◆ **TASK GOAL**: Whenever a line contains the string "controller", copy it out of the entries.

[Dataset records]
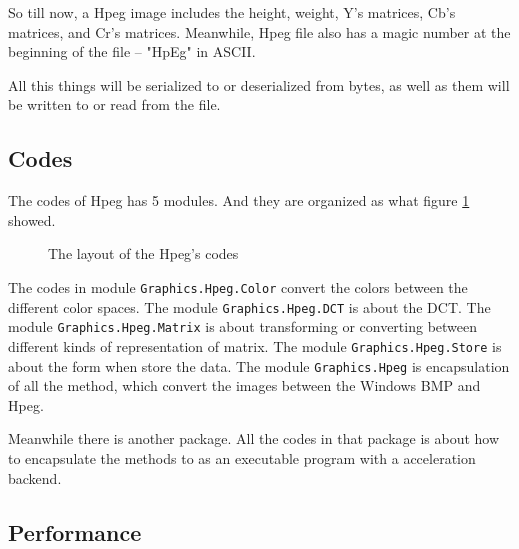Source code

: \documentclass{article}
\begin{document}
So till now, a Hpeg image includes the height, weight, Y's matrices, Cb's matrices, and Cr's matrices.
Meanwhile, Hpeg file also has a magic number at the beginning of the file -- "HpEg" in ASCII.

All this things will be serialized to or deserialized from bytes, as well as them will be written to or
read from the file.

\subsection{Codes}
\label{sec:hpeg:codes}

The codes of Hpeg has 5 modules. And they are organized as what figure \ref{fig:hpeg:layout} showed.

\begin{figure}
    \centering
    \caption{The layout of the Hpeg's codes}
    \label{fig:hpeg:layout}
\end{figure}

The codes in module \verb|Graphics.Hpeg.Color| convert the colors between the different color spaces.
The module \verb|Graphics.Hpeg.DCT| is about the DCT.
The module \verb|Graphics.Hpeg.Matrix| is about transforming or converting between different kinds of representation of matrix.
The module \verb|Graphics.Hpeg.Store| is about the form when store the data.
The module \verb|Graphics.Hpeg| is encapsulation of all the method, which convert the images between the Windows BMP and Hpeg.

Meanwhile there is another package. All the codes in that package is about how to encapsulate
the methods to as an executable program with a acceleration backend.

\subsection{Performance}
\label{sec:hpeg:performance}
\end{document}
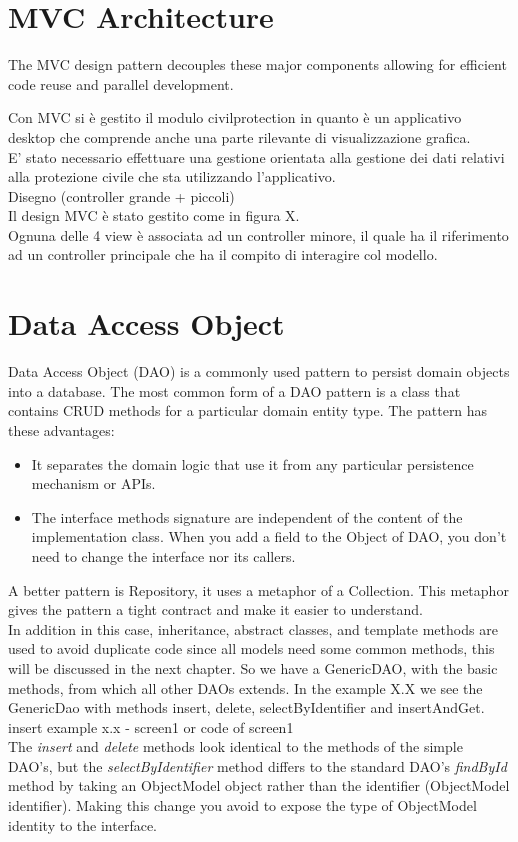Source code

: \documentclass[a4paper,12pt]{report}
\begin{document}
\section{MVC Architecture}
The MVC design pattern decouples these major components allowing for efficient code reuse and parallel development.

Con MVC si è gestito il modulo civilprotection in quanto è un applicativo desktop che comprende anche una parte rilevante di visualizzazione grafica.\\
E' stato necessario effettuare una gestione orientata alla gestione dei dati relativi alla protezione civile che sta utilizzando l'applicativo.\\
Disegno (controller grande + piccoli)\\
Il design MVC è stato gestito come in figura X.\\
Ognuna delle 4 view è associata ad un controller minore, il quale ha il riferimento ad un controller principale che ha il compito di interagire col modello.


\section{Data Access Object}
Data Access Object (DAO) is a commonly used pattern to persist domain objects into a database. The most common form of a DAO pattern is a class that contains CRUD methods for a particular domain entity type.
The pattern has these advantages:
\begin{itemize}
\item It separates the domain logic that use it from any particular persistence mechanism or APIs.
\item The interface methods signature are independent of the content of the implementation class. When you add a field to the Object of DAO, you don’t need to change the interface nor its callers.
\end{itemize}

A better pattern is Repository, it uses a metaphor of a Collection. This metaphor gives the pattern a tight contract and make it easier to understand.\\
In addition in this case, inheritance, abstract classes, and template methods are used to avoid duplicate code since all models need some common methods, this will be discussed in the next chapter.
So we have a GenericDAO, with the basic methods, from which all other DAOs extends.
In the example X.X we see the GenericDao with methods insert, delete, selectByIdentifier and insertAndGet.
\\{insert example x.x - screen1 or code of screen1}\\
The \textit{insert} and \textit{delete} methods look identical to the methods of the simple DAO's, but the \textit{selectByIdentifier} method differs to the standard DAO’s \textit{findById} method by taking an ObjectModel object rather than the identifier (ObjectModel identifier). 
Making this change you avoid to expose the type of ObjectModel identity to the interface.
\end{document}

◆ **TASK RESULT**:
Disegno (controller grande + piccoli)\\
Ognuna delle 4 view è associata ad un controller minore, il quale ha il riferimento ad un controller principale che ha il compito di interagire col modello.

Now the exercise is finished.